Educators, Researchers, and Students
Educators and students interested in the patterns of societal change as well as those just graduating and entering the work force will find insights that help them make sense of the job market and the behavior of the media. These include professors and students of Anthropology, Economics, Business, Political Science, Psychology, Sociology, Media, and Education. This book would also be appropriate for course adoption in colleges, universities, and business schools in the above disciplines. This book could serve as an overview text for courses dealing with societal change. It would not be appropriate for in-depth theoretical theory but is ideal for introductory and survey courses.

Previously Marginalized Groups
Women, minorities of both class and race, elderly people, and children continue to experience various types of under-representation and disenfranchisement. This is due, in part, to the dominant culture having a history of control by white, middle- and upper-class men, but also reflects the lack of opportunity for understanding these changes afforded to those not in "control." Fortunately, even those in dominant positions are having trouble understanding the changes in our society at all levels so the opportunities for action are somewhat more equal. While the contents of the book doesn't focus on class, age, and gender issues, it does address these issues at times and points out opportunities that all people can take part in. These changes affect everyone and should address everyone.
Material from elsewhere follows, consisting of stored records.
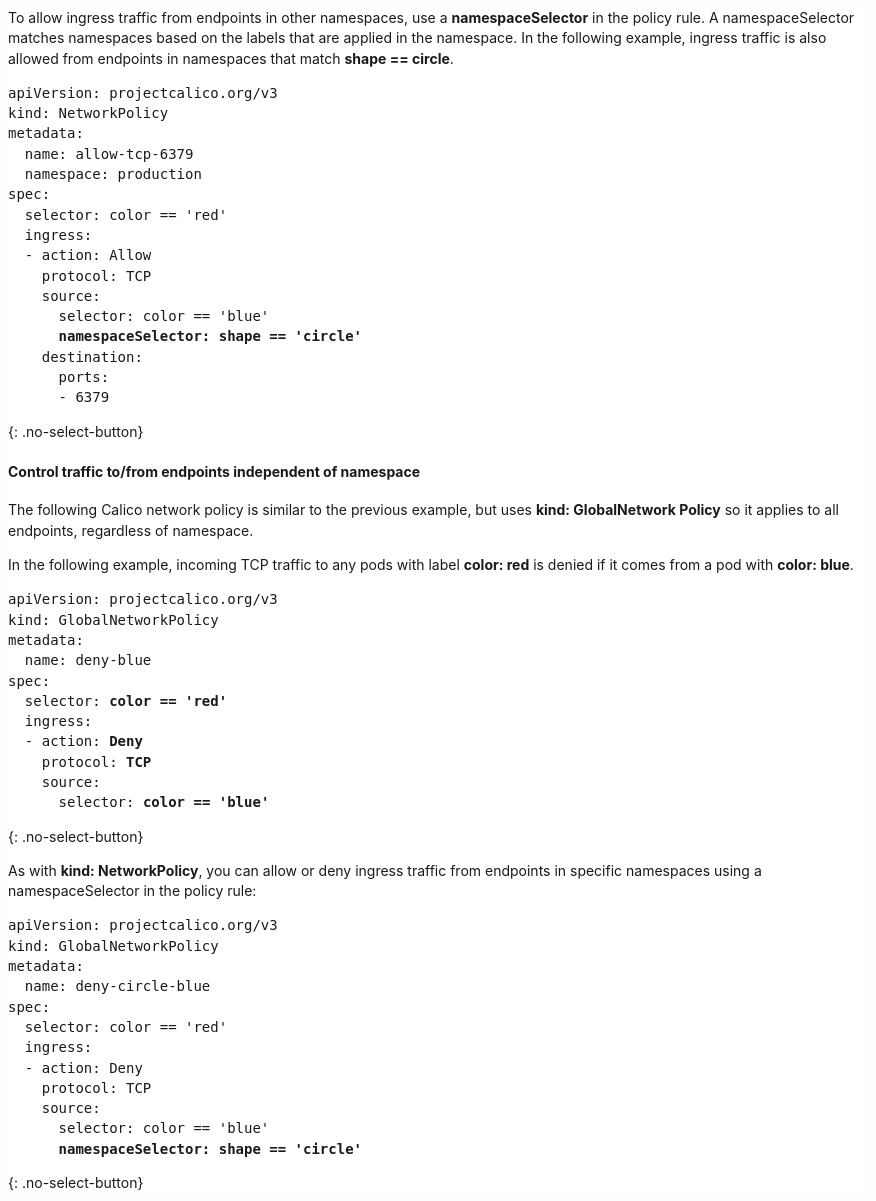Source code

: To allow ingress traffic from endpoints in other namespaces, use a **namespaceSelector** in the policy rule. A namespaceSelector matches namespaces based on the labels that are applied in the namespace. In the following example, ingress traffic is also allowed from endpoints in namespaces that match **shape == circle**.

<pre>
apiVersion: projectcalico.org/v3
kind: NetworkPolicy
metadata:
  name: allow-tcp-6379
  namespace: production
spec:
  selector: color == 'red'
  ingress:
  - action: Allow
    protocol: TCP
    source:
      selector: color == 'blue'
      <b>namespaceSelector: shape == 'circle'</b>
    destination:
      ports:
      - 6379
</pre>
{: .no-select-button}

#### Control traffic to/from endpoints independent of namespace
The following Calico network policy is similar to the previous example, but uses **kind: GlobalNetwork Policy** so it applies to all endpoints, regardless of namespace. 

In the following example, incoming TCP traffic to any pods with label **color: red** is denied if it comes from a pod with **color: blue**. 

<pre>
apiVersion: projectcalico.org/v3
kind: GlobalNetworkPolicy
metadata:
  name: deny-blue
spec:
  selector: <b>color == 'red'</b>
  ingress:
  - action: <b>Deny</b>
    protocol: <b>TCP</b>
    source:
      selector: <b>color == 'blue'</b>
</pre>
{: .no-select-button}

As with **kind: NetworkPolicy**, you can allow or deny ingress traffic from endpoints in specific namespaces using a namespaceSelector in the policy rule:

<pre>
apiVersion: projectcalico.org/v3
kind: GlobalNetworkPolicy
metadata:
  name: deny-circle-blue
spec:
  selector: color == 'red'
  ingress:
  - action: Deny
    protocol: TCP
    source:
      selector: color == 'blue'
      <b>namespaceSelector: shape == 'circle'</b>
</pre>
{: .no-select-button}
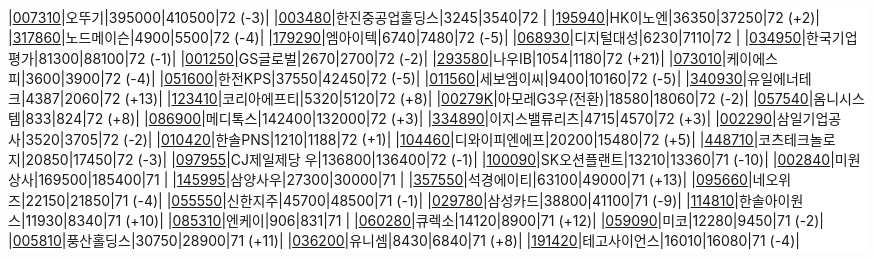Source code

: |[007310](https://finance.daum.net/quotes/A007310)|오뚜기|395000|410500|72 (-3)|
|[003480](https://finance.daum.net/quotes/A003480)|한진중공업홀딩스|3245|3540|72 |
|[195940](https://finance.daum.net/quotes/A195940)|HK이노엔|36350|37250|72 (+2)|
|[317860](https://finance.daum.net/quotes/A317860)|노드메이슨|4900|5500|72 (-4)|
|[179290](https://finance.daum.net/quotes/A179290)|엠아이텍|6740|7480|72 (-5)|
|[068930](https://finance.daum.net/quotes/A068930)|디지털대성|6230|7110|72 |
|[034950](https://finance.daum.net/quotes/A034950)|한국기업평가|81300|88100|72 (-1)|
|[001250](https://finance.daum.net/quotes/A001250)|GS글로벌|2670|2700|72 (-2)|
|[293580](https://finance.daum.net/quotes/A293580)|나우IB|1054|1180|72 (+21)|
|[073010](https://finance.daum.net/quotes/A073010)|케이에스피|3600|3900|72 (-4)|
|[051600](https://finance.daum.net/quotes/A051600)|한전KPS|37550|42450|72 (-5)|
|[011560](https://finance.daum.net/quotes/A011560)|세보엠이씨|9400|10160|72 (-5)|
|[340930](https://finance.daum.net/quotes/A340930)|유일에너테크|4387|2060|72 (+13)|
|[123410](https://finance.daum.net/quotes/A123410)|코리아에프티|5320|5120|72 (+8)|
|[00279K](https://finance.daum.net/quotes/A00279K)|아모레G3우(전환)|18580|18060|72 (-2)|
|[057540](https://finance.daum.net/quotes/A057540)|옴니시스템|833|824|72 (+8)|
|[086900](https://finance.daum.net/quotes/A086900)|메디톡스|142400|132000|72 (+3)|
|[334890](https://finance.daum.net/quotes/A334890)|이지스밸류리츠|4715|4570|72 (+3)|
|[002290](https://finance.daum.net/quotes/A002290)|삼일기업공사|3520|3705|72 (-2)|
|[010420](https://finance.daum.net/quotes/A010420)|한솔PNS|1210|1188|72 (+1)|
|[104460](https://finance.daum.net/quotes/A104460)|디와이피엔에프|20200|15480|72 (+5)|
|[448710](https://finance.daum.net/quotes/A448710)|코츠테크놀로지|20850|17450|72 (-3)|
|[097955](https://finance.daum.net/quotes/A097955)|CJ제일제당 우|136800|136400|72 (-1)|
|[100090](https://finance.daum.net/quotes/A100090)|SK오션플랜트|13210|13360|71 (-10)|
|[002840](https://finance.daum.net/quotes/A002840)|미원상사|169500|185400|71 |
|[145995](https://finance.daum.net/quotes/A145995)|삼양사우|27300|30000|71 |
|[357550](https://finance.daum.net/quotes/A357550)|석경에이티|63100|49000|71 (+13)|
|[095660](https://finance.daum.net/quotes/A095660)|네오위즈|22150|21850|71 (-4)|
|[055550](https://finance.daum.net/quotes/A055550)|신한지주|45700|48500|71 (-1)|
|[029780](https://finance.daum.net/quotes/A029780)|삼성카드|38800|41100|71 (-9)|
|[114810](https://finance.daum.net/quotes/A114810)|한솔아이원스|11930|8340|71 (+10)|
|[085310](https://finance.daum.net/quotes/A085310)|엔케이|906|831|71 |
|[060280](https://finance.daum.net/quotes/A060280)|큐렉소|14120|8900|71 (+12)|
|[059090](https://finance.daum.net/quotes/A059090)|미코|12280|9450|71 (-2)|
|[005810](https://finance.daum.net/quotes/A005810)|풍산홀딩스|30750|28900|71 (+11)|
|[036200](https://finance.daum.net/quotes/A036200)|유니셈|8430|6840|71 (+8)|
|[191420](https://finance.daum.net/quotes/A191420)|테고사이언스|16010|16080|71 (-4)|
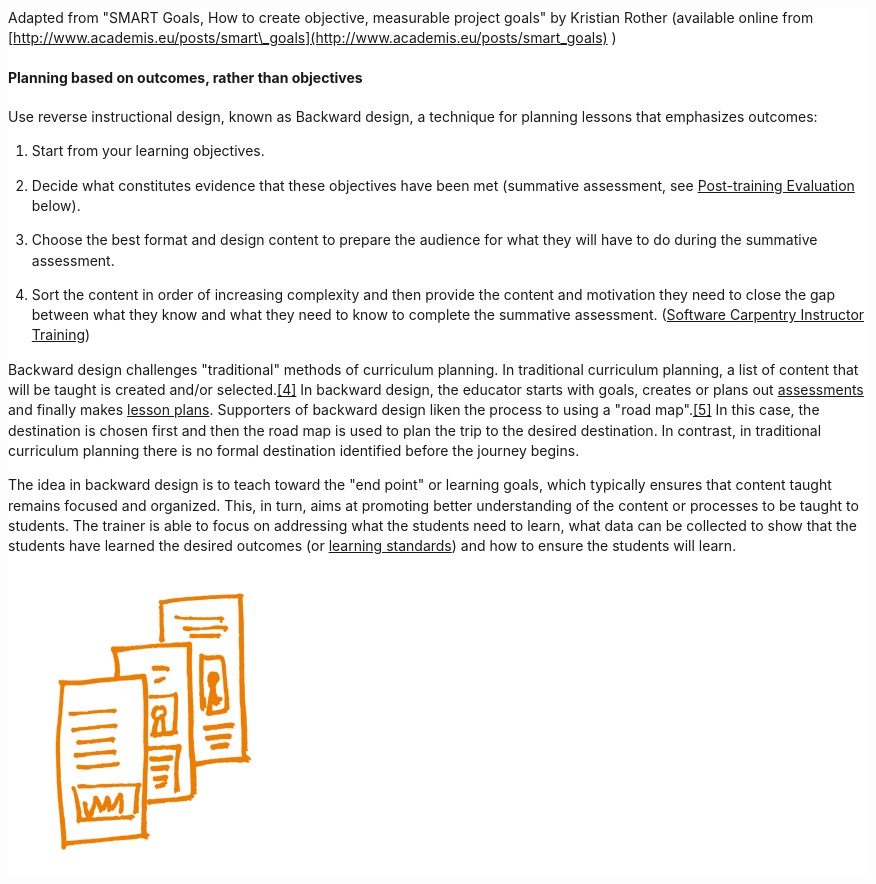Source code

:Adapted from "SMART Goals, How to create objective, measurable project goals" by Kristian Rother \(available online from [http://www.academis.eu/posts/smart\_goals](http://www.academis.eu/posts/smart_goals) \)

#### Planning based on outcomes, rather than objectives

Use reverse instructional design, known as Backward design, a technique for planning lessons that emphasizes outcomes:

1. Start from your learning objectives.

2. Decide what constitutes evidence that these objectives have been met \(summative assessment, see [Post-training Evaluation](#heading=h.jppdc2zcwj8d) below\).

3. Choose the best format and design content to prepare the audience for what they will have to do during the summative assessment.

4. Sort the content in order of increasing complexity and then provide the content and motivation they need to close the gap between what they know and what they need to know to complete the summative assessment. \([Software Carpentry Instructor Training](http://swcarpentry.github.io/instructor-training/19-lessons/)\)

Backward design challenges "traditional" methods of curriculum planning. In traditional curriculum planning, a list of content that will be taught is created and/or selected.[\[4\]](https://en.wikipedia.org/wiki/Backward_design#cite_note-4) In backward design, the educator starts with goals, creates or plans out [assessments](https://en.wikipedia.org/wiki/Educational_assessment) and finally makes [lesson plans](https://en.wikipedia.org/wiki/Lesson_plan). Supporters of backward design liken the process to using a "road map".[\[5\]](https://en.wikipedia.org/wiki/Backward_design#cite_note-5) In this case, the destination is chosen first and then the road map is used to plan the trip to the desired destination. In contrast, in traditional curriculum planning there is no formal destination identified before the journey begins.

The idea in backward design is to teach toward the "end point" or learning goals, which typically ensures that content taught remains focused and organized. This, in turn, aims at promoting better understanding of the content or processes to be taught to students. The trainer is able to focus on addressing what the students need to learn, what data can be collected to show that the students have learned the desired outcomes \(or [learning standards](https://en.wikipedia.org/wiki/Learning_standards)\) and how to ensure the students will learn.

![](/Images/Icons/journal.png)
International Professionals
This book is just as relevant to other "developed" countries as it is to the USA. In addition, even companies, individuals, and institutions not experiencing the same changes as "Western" countries can benefit from the insight available about communication, technology, society, and development. In the "developed" world, it would be especially relevant in the Japanese market as there is a demonstrated interest in the subject of societal change and information dynamics (Information Anxiety was a bestseller there). There should also be interest throughout Europe-especially in Great Britain and possibly Scandinavia. Outside this sphere, the interest will come from forward-thinking organizations (whether companies or institutions) who are looking for direction and understanding about the mechanisms of information within their borders.